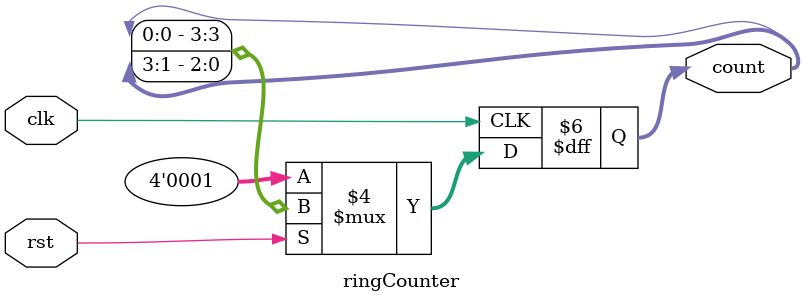
<source format=v>
`timescale 1ns/1ps

module ringCounter(clk, rst, count);//ringCounter modülünün tanımlanması
  parameter WIDTH = 4;// johnson counter boyutu için parametre. ölçeklendirilebilirlik sağlıyor
  
  input wire clk, rst;
  output reg [WIDTH-1:0]count; //önceden tanımlanan parametreye göre otomatik boyutlandırılan çıkış registeri
    
  always @ (posedge clk) begin //clk nin yükselen kenarında gerçekleşecek olaylar
    
    if (~rst) count=4'b0001;	//reset gelirse sayaç sıfırlanır, ring counterin sıfırı 0001'dir.
    
    //ring counterin doğruluk tablosuna göre her clockta tüm bitleri kaydırmak gerekiyor
    
    
    else count={count[0],count[WIDTH-1:1]}; //reset gelmezse bu kod parçası tam olarak bu işi yapar.
    	
  end
endmodule


</source>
------------------------------------
Beginning with the line that has "parameter WIDTH = 4;//" and ending with the line that has "output reg [WIDTH-1:0]count;", set down the lines above exactly and include no others.

EXERCISE RESPONSE:
  parameter WIDTH = 4;// johnson counter boyutu için parametre. ölçeklendirilebilirlik sağlıyor
  
  input wire clk, rst;
  output reg [WIDTH-1:0]count; //önceden tanımlanan parametreye göre otomatik boyutlandırılan çıkış registeri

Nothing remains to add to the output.